Making a speedy foray
South Korea’s adeptness at creating business opportunities through innovation prompted Luo to set up the incubator center in Seoul before building a future sibling center in Beijing.
“Tribeluga has already been consulting on three projects in the fields of environment, healthcare and education involving a few South Korean start-ups which are eyeing the Chinese market,” Luo told reporters on Thursday after the launch event, without elaborating.
Along with opening a center in Seoul to route local start-ups to the Chinese market, the company is preparing to establish a Beijing center in the near future, according to Luo, the 28-year-old who makes no secret of being the daughter of Luo Lin, chairwoman of the Jinlin Group, a property developer in Chengdu, capital of Southwest China’s Sichuan Province.
Preferring to be called chuang’erdai, literally meaning second-generation entrepreneur in Chinese, rather than fu’erdai or rich second generation, the young woman, who established a public relations agency in Chengdu in 2012, said she only embarked on the Tribeluga initiative in June 2013.
Over the past 16 months, Luo has gathered professionals from the US, South Korea, and China in an attempt to build a triangular route to funnel investment into the latter market. China is set to be more attractive for overseas start-ups with the current leadership’s focus on reform and innovation.
Her team also serves Chinese companies eyeing investment channels from outside the country, Luo told the Global Times on Thursday, without disclosing further details.
The premier’s focus on driving innovation is of particular importance for foreign companies seeking opportunities in the Chinese market and domestic companies hoping to expand overseas as well, James Z. Li, chairman and CEO of E. J. McKay & Co, Inc, an independent investment banking firm in Shanghai, told the Global Times after the forum in September.
While it remains to be seen whether Tribeluga, which is ambitiously envisioned by Luo to be among the top 10 incubator accelerators in Asia in five to seven years, can truly set itself apart from a number of incubating platforms, both home and aboard, industry watchers believe the likes of Tribeluga signify a rise of entrepreneurship in China, particularly in the wake of the success of Jack Ma Yun, the English teacher-turned-founder of the e-commerce giant Alibaba Group.
In China’s sizable market, there are already local heavyweights including CDH Investments and Hony Capital, in addition to a flurry of incubator programs focused on a variety of start-ups.
In recent years, the incubator industry has grown in China, with the emergence of some high-profile initiatives including Innovation Works, a Beijing-based incubator platform, which was founded in 2009 by Kai-fu Lee, Google’s former China chief, and has become one of the largest incubators in China.
There is certainly enormous untapped potential in China’s market for latecomers, Andrew Lee, strategy advisor at Tribeluga who previously worked for the Global Markets and Investment Banking Group of Merrill Lynch, told the Global Times on Thursday.
For instance, even in the crowded technology sector where there are already a bunch of companies competing to stand out, opportunities remain in certain niche segments, he said.
The viability of Tribeluga is yet to be seen in the future, but it suggests a rising wave of entrepreneurship in China, Bryan Wang, vice president and principal analyst at Forrester Research, told the Global Times on Thursday.
Meanwhile incubation platforms have also grown elsewhere in Asia.
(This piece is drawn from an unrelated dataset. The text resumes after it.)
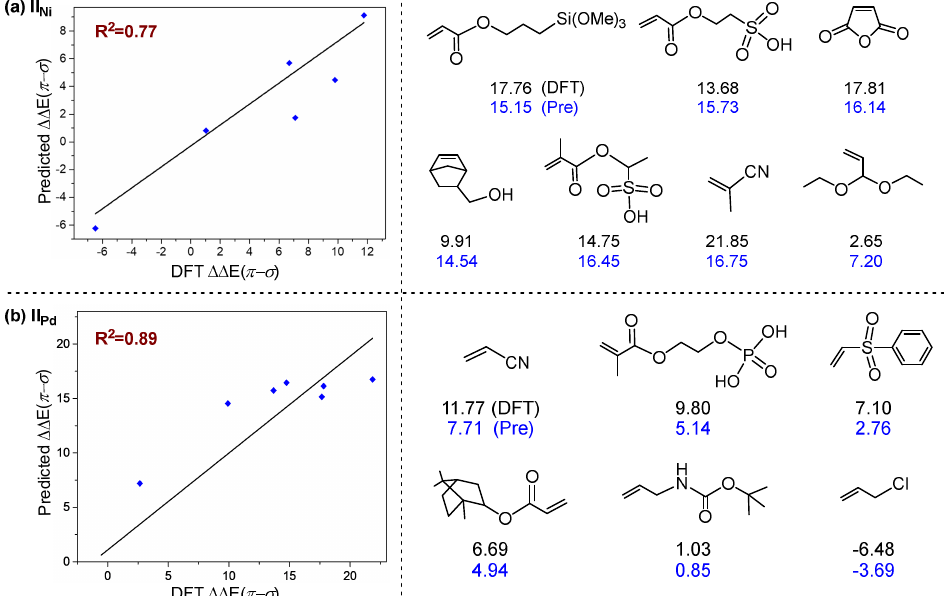
Figure 7. External verification of the multivariate linear regression models for complexes II Ni ( a ) and II Pd ( b ). Blue represents predicted ΔΔ E (π-σ) (kcal/mol), black represents computed ΔΔ E (π-σ) (kcal/mol).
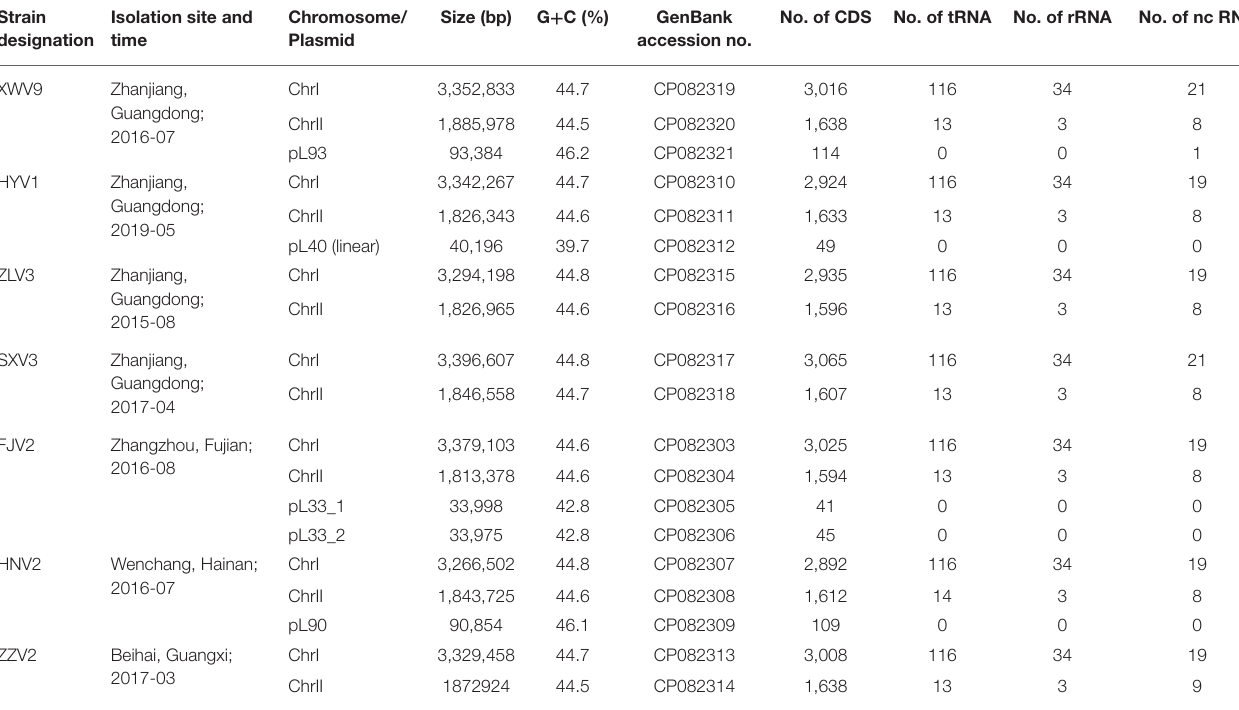
TABLE 1 | General features of the seven V. alginolyticus strains in this study. Strain Isolation site and Chromosome/ Size (bp) G + C (%) GenBank designation time Plasmid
Hong Kong’s Bigcolors, launched in December 2013 as a site connecting angel investors and start-ups, announced in August plans to acquire GetViable, a Melbourne-based business idea incubation company, for an undisclosed amount.
With the ongoing Fourth Plenary Session of the 18th Communist Party of China Central Committee running from Monday through Thursday, which for the first time sets the rule of law as the central theme of a Party plenum, the young female entrepreneur emphasized future improvements in the country’s legal environment will lay the groundwork for building a genuine innovative economy filled with a thriving entrepreneurial spirit.